Togelius’ work has recently focused on making better game-playing bots by randomizing the levels of the games that the bots play each time. Since the bot never plays the same level twice, Togelius says that the bot isn’t just learning to find a hack or figure out one strategy—they’re actually learning to complete a task in any scenario.
More than just a game
OpenAI’s video game pursuits aren’t just about beating pros in a game, but learning how to make thousands of small decisions that achieve a larger end goal. An example is another OpenAI project that’s using the same learning system and algorithm as the Dota 2 bots: its researchers have designed an algorithm to control mechanical hand that can hold a block and use its fingers to manipulate it into specific orientations.
These two projects were started at about the same time, Jonas Schneider, a member of the technical staff at OpenAI, told Quartz. But when the Dota 2 team showed off their progress beating human professionals at the game last year, Schneider says the robotics team realized the potential of the reinforcement learning system.
“We basically reached the same level of performance using the exact same code that was used for the Dota experiment,” Schneider said. “Within just a couple weeks we reached parity with what we had been trying to build for months before. I think we were all very surprised.”
These experiments are run using a program built by OpenAI called Rapid, which coordinates thousands of processors that run hundreds of reinforcement learning algorithms at the same time. Each algorithm powers a bot, which plays through the game or a simulation of moving the hand, and then syncs what it’s learned to the rest of the bots when the trial is over.
Using computing power that’s thousands of times greater than the average laptop computer, the mechanical hand has been able to achieve impressive dexterity without needing humans to code how each individual finger should move.
One-trick ponies
While OpenAI uses similar code to train both its game-playing AI and a robot, an important distinction is that they’re each learning how to complete their tasks separately. If you tried to make the Dota 2 bot control a hand, it wouldn’t be able to at all: The algorithms are general enough to learn multiple skills, but still only those skills.
“We haven’t seen a lot of things that are trained on a game and then transferred into the real world,” Togelius said. “But what we have seen are that the methods invented for playing a game transferred to the real world.”
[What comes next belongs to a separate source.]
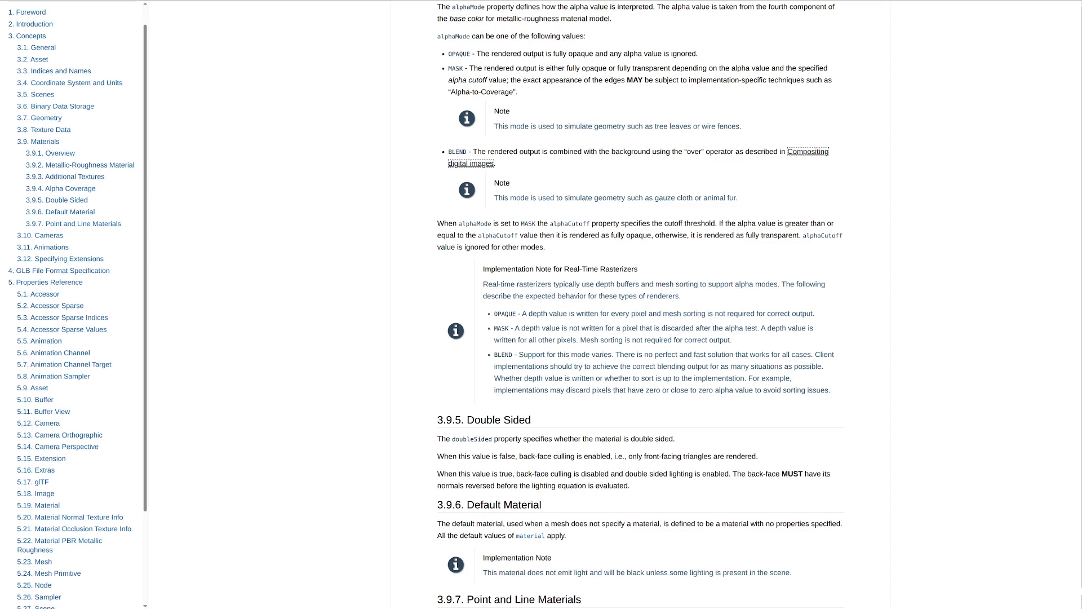
key("Return")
And OpenAI’s Rapid reinforcement learning system isn’t the first technique to be developed from video games and translated into the real world. The Monte Carlo Tree Search (pdf), an algorithm that was originally developed to play the game of Go more than 10 years ago, is now used for tasks like planning and optimization, Togelius said. The European Space Agency used the same algorithm to plan interplanetary trajectories for space probes, and it was also the backbone of DeepMind’s AlphaGo algorithm, which beat world champion Lee Sedol in 2016.
For OpenAI’s robotics team, Dota 2 seems like a validation that this technique can be used for more complex work in the future. The Dota 2 system uses more than 20 times the amount of the computing power that the robotic hand does, and trained for two weeks instead of the robot’s hands two days—meaning there’s room for the robotics team to tackle problems that might take more time to learn.
“We’ve been surprised how far we can get with pretty much existing algorithms, so we hope to some extent that Dota will be kind of the last video game milestone,” Schneider said. “It’s clear that if a game as complex as this can be solved by reinforcement learning, that will be the ultimate test for reinforcement learning and video games.”